PROBLEM REQUIREMENTS: An exact transcription of all the records is required, minus the images.

Collected data:
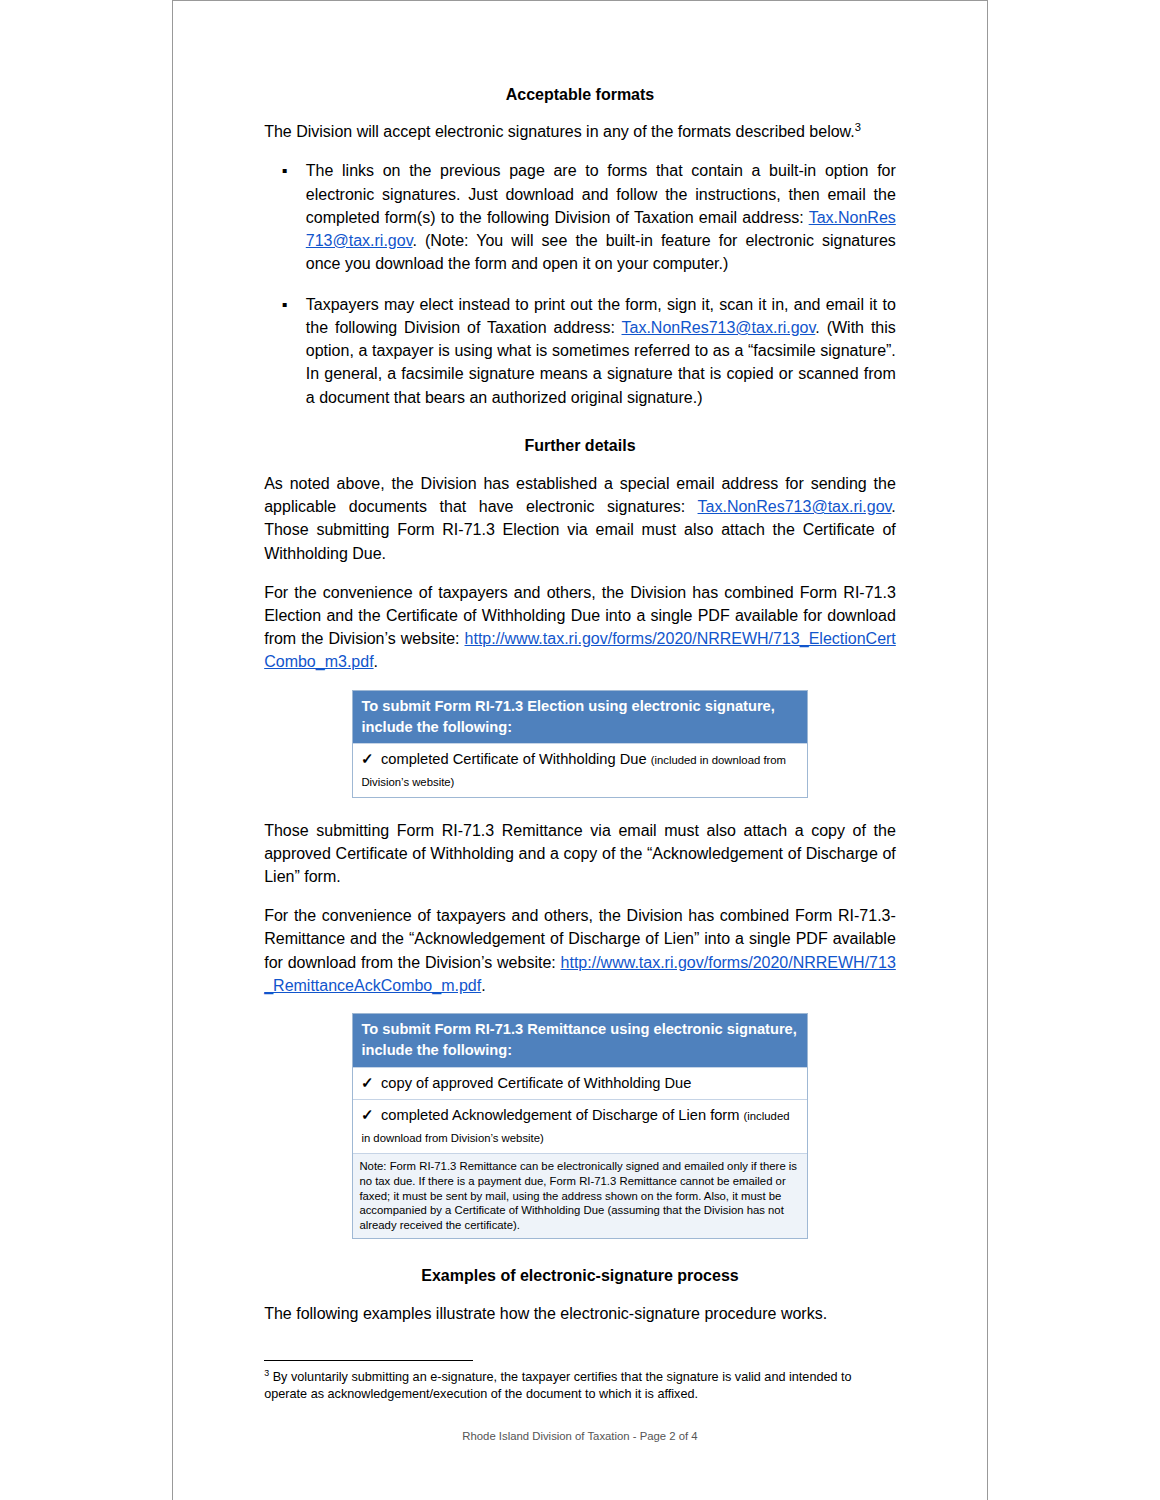Acceptable formats
The Division will accept electronic signatures in any of the formats described below.3
The links on the previous page are to forms that contain a built-in option for electronic signatures. Just download and follow the instructions, then email the completed form(s) to the following Division of Taxation email address: Tax.NonRes713@tax.ri.gov. (Note: You will see the built-in feature for electronic signatures once you download the form and open it on your computer.)
Taxpayers may elect instead to print out the form, sign it, scan it in, and email it to the following Division of Taxation address: Tax.NonRes713@tax.ri.gov. (With this option, a taxpayer is using what is sometimes referred to as a “facsimile signature”. In general, a facsimile signature means a signature that is copied or scanned from a document that bears an authorized original signature.)
Further details
As noted above, the Division has established a special email address for sending the applicable documents that have electronic signatures: Tax.NonRes713@tax.ri.gov. Those submitting Form RI-71.3 Election via email must also attach the Certificate of Withholding Due.
For the convenience of taxpayers and others, the Division has combined Form RI-71.3 Election and the Certificate of Withholding Due into a single PDF available for download from the Division’s website: http://www.tax.ri.gov/forms/2020/NRREWH/713_ElectionCertCombo_m3.pdf.
To submit Form RI-71.3 Election using electronic signature, include the following:
completed Certificate of Withholding Due (included in download from Division’s website)
Those submitting Form RI-71.3 Remittance via email must also attach a copy of the approved Certificate of Withholding and a copy of the “Acknowledgement of Discharge of Lien” form.
For the convenience of taxpayers and others, the Division has combined Form RI-71.3-Remittance and the “Acknowledgement of Discharge of Lien” into a single PDF available for download from the Division’s website: http://www.tax.ri.gov/forms/2020/NRREWH/713_RemittanceAckCombo_m.pdf.
To submit Form RI-71.3 Remittance using electronic signature, include the following:
copy of approved Certificate of Withholding Due
completed Acknowledgement of Discharge of Lien form (included in download from Division’s website)
Note: Form RI-71.3 Remittance can be electronically signed and emailed only if there is no tax due. If there is a payment due, Form RI-71.3 Remittance cannot be emailed or faxed; it must be sent by mail, using the address shown on the form. Also, it must be accompanied by a Certificate of Withholding Due (assuming that the Division has not already received the certificate).
Examples of electronic-signature process
The following examples illustrate how the electronic-signature procedure works.
3 By voluntarily submitting an e-signature, the taxpayer certifies that the signature is valid and intended to operate as acknowledgement/execution of the document to which it is affixed.
Rhode Island Division of Taxation - Page 2 of 4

ANSWER TO THE PROBLEM:
Acceptable formats
The Division will accept electronic signatures in any of the formats described below.3
The links on the previous page are to forms that contain a built-in option for electronic signatures. Just download and follow the instructions, then email the completed form(s) to the following Division of Taxation email address: Tax.NonRes713@tax.ri.gov. (Note: You will see the built-in feature for electronic signatures once you download the form and open it on your computer.)
Taxpayers may elect instead to print out the form, sign it, scan it in, and email it to the following Division of Taxation address: Tax.NonRes713@tax.ri.gov. (With this option, a taxpayer is using what is sometimes referred to as a “facsimile signature”. In general, a facsimile signature means a signature that is copied or scanned from a document that bears an authorized original signature.)
Further details
As noted above, the Division has established a special email address for sending the applicable documents that have electronic signatures: Tax.NonRes713@tax.ri.gov. Those submitting Form RI-71.3 Election via email must also attach the Certificate of Withholding Due.
For the convenience of taxpayers and others, the Division has combined Form RI-71.3 Election and the Certificate of Withholding Due into a single PDF available for download from the Division’s website: http://www.tax.ri.gov/forms/2020/NRREWH/713_ElectionCertCombo_m3.pdf.
To submit Form RI-71.3 Election using electronic signature, include the following:
completed Certificate of Withholding Due (included in download from Division’s website)
Those submitting Form RI-71.3 Remittance via email must also attach a copy of the approved Certificate of Withholding and a copy of the “Acknowledgement of Discharge of Lien” form.
For the convenience of taxpayers and others, the Division has combined Form RI-71.3-Remittance and the “Acknowledgement of Discharge of Lien” into a single PDF available for download from the Division’s website: http://www.tax.ri.gov/forms/2020/NRREWH/713_RemittanceAckCombo_m.pdf.
To submit Form RI-71.3 Remittance using electronic signature, include the following:
copy of approved Certificate of Withholding Due
completed Acknowledgement of Discharge of Lien form (included in download from Division’s website)
Note: Form RI-71.3 Remittance can be electronically signed and emailed only if there is no tax due. If there is a payment due, Form RI-71.3 Remittance cannot be emailed or faxed; it must be sent by mail, using the address shown on the form. Also, it must be accompanied by a Certificate of Withholding Due (assuming that the Division has not already received the certificate).
Examples of electronic-signature process
The following examples illustrate how the electronic-signature procedure works.
3 By voluntarily submitting an e-signature, the taxpayer certifies that the signature is valid and intended to operate as acknowledgement/execution of the document to which it is affixed.
Rhode Island Division of Taxation - Page 2 of 4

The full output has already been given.